Total number of active faults

uint32_t chunk_index

Which chunk this is (0-based)

uint32_t faults_in_chunk

Number of faults in this response

fault_t faults[4]

Up to 4 faults per response

struct redundancy_telemetry_t
#include <redundancy_manager.h>

Periodic telemetry payload.

Public Members

system_health_t health

Current health

uint32_t active_fault_count

Active faults

uint32_t total_faults_since_boot

Lifetime fault counter

uint32_t degraded_components

Bitmask of degraded components

uint32_t timestamp_ms

Telemetry timestamp

struct redundancy_manager_t
#include <redundancy_manager.h>

The redundancy manager state.

Public Members

fault_t faults[REDUNDANCY_MANAGER_MAX_FAULTS]

Active fault list

system_health_t health

Current aggregated system health

bool component_status[COMPONENT_COUNT]

True = OK, False = Degraded

uint32_t total_fault_count

Total faults since boot (for telemetry)

bool initialized

True if initialized

group Public API

Functions for initializing the redundancy manager.

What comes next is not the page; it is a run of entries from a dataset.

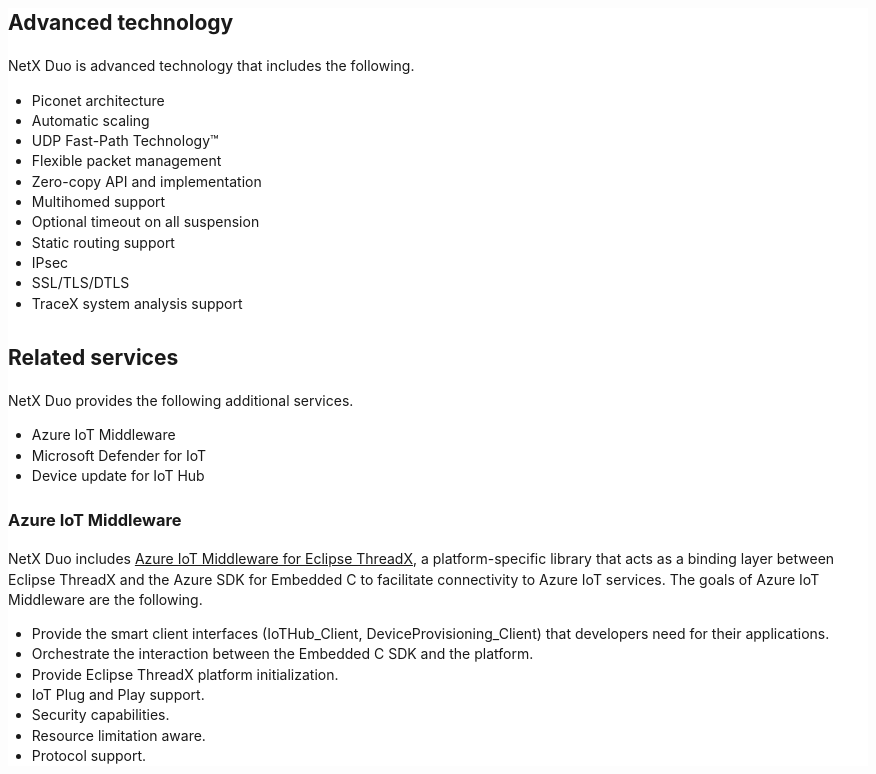 ## Advanced technology

NetX Duo is advanced technology that includes the following.

- Piconet architecture
- Automatic scaling
- UDP Fast-Path Technology™
- Flexible packet management
- Zero-copy API and implementation
- Multihomed support
- Optional timeout on all suspension
- Static routing support
- IPsec
- SSL/TLS/DTLS
- TraceX system analysis support

## Related services

NetX Duo provides the following additional services.

- Azure IoT Middleware
- Microsoft Defender for IoT
- Device update for IoT Hub

### Azure IoT Middleware

NetX Duo includes [Azure IoT Middleware for Eclipse ThreadX](https://github.com/azure-rtos/netxduo/blob/master/addons/azure_iot/docs/README.md), a platform-specific library that acts as a binding layer between Eclipse ThreadX and the Azure SDK for Embedded C to facilitate connectivity to Azure IoT services. The goals of Azure IoT Middleware are the following.

- Provide the smart client interfaces (IoTHub_Client, DeviceProvisioning_Client) that developers need for their applications.
- Orchestrate the interaction between the Embedded C SDK and the platform.
- Provide Eclipse ThreadX platform initialization.
- IoT Plug and Play support.
- Security capabilities.
- Resource limitation aware.
- Protocol support.
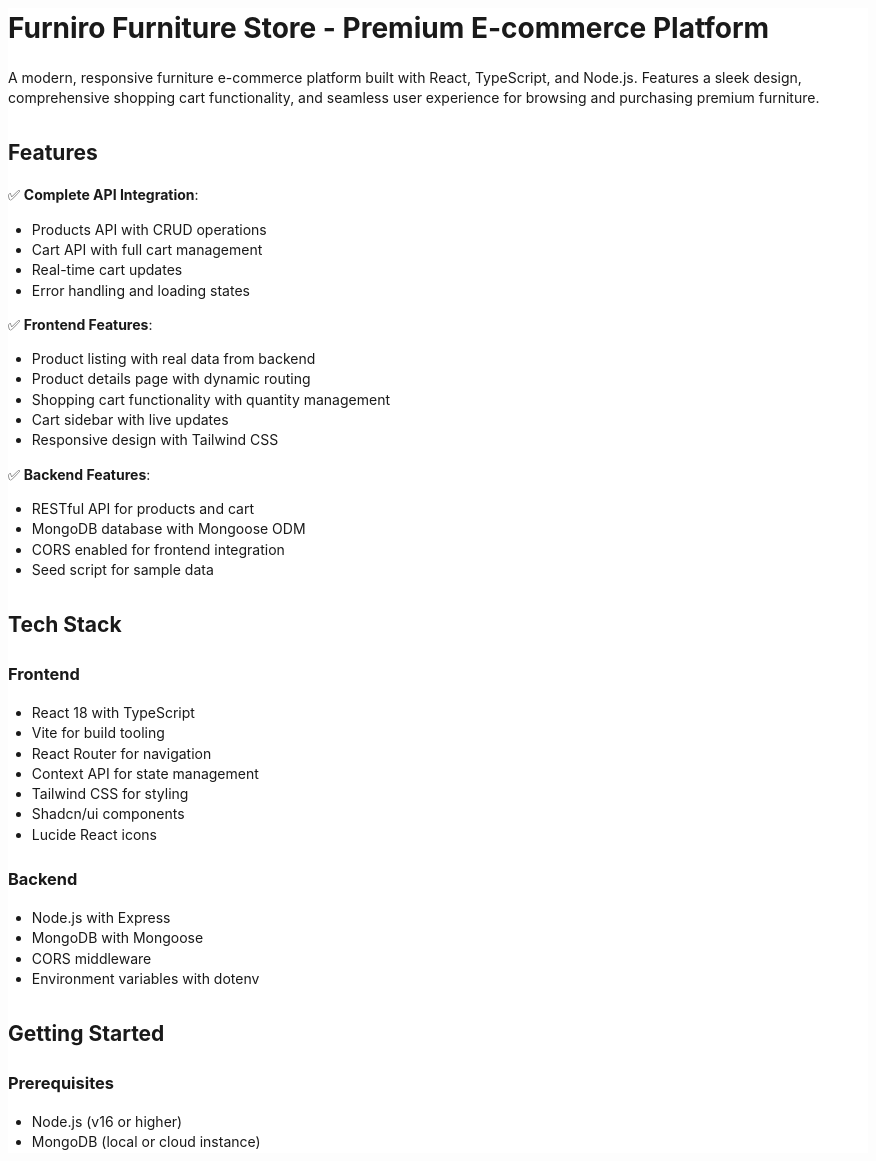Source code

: # Furniro Furniture Store - Premium E-commerce Platform

A modern, responsive furniture e-commerce platform built with React, TypeScript, and Node.js. Features a sleek design, comprehensive shopping cart functionality, and seamless user experience for browsing and purchasing premium furniture.

## Features

✅ **Complete API Integration**:
- Products API with CRUD operations
- Cart API with full cart management
- Real-time cart updates
- Error handling and loading states

✅ **Frontend Features**:
- Product listing with real data from backend
- Product details page with dynamic routing
- Shopping cart functionality with quantity management
- Cart sidebar with live updates
- Responsive design with Tailwind CSS

✅ **Backend Features**:
- RESTful API for products and cart
- MongoDB database with Mongoose ODM
- CORS enabled for frontend integration
- Seed script for sample data

## Tech Stack

### Frontend
- React 18 with TypeScript
- Vite for build tooling
- React Router for navigation
- Context API for state management
- Tailwind CSS for styling
- Shadcn/ui components
- Lucide React icons

### Backend
- Node.js with Express
- MongoDB with Mongoose
- CORS middleware
- Environment variables with dotenv

## Getting Started

### Prerequisites
- Node.js (v16 or higher)
- MongoDB (local or cloud instance)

All interaction with the redundancy manager occurs through events. The manager publishes health updates and responds to query requests via the event bus.

Functions

void redundancy_manager_init(redundancy_manager_t *manager)

Initialize the Redundancy Manager.

Clears all faults, sets system health to SYSTEM_HEALTH_OK, and subscribes to:

  • Fault events from all services (e.g., BATTERY_EVENT_FAULT_DETECTED)

  • Query request events from applications

  • Recovery events from services

Publishes initial REDUNDANCY_EVENT_HEALTH_RECOVERED event after init.

Parameters:

manager[inout] The redundancy manager to initialize.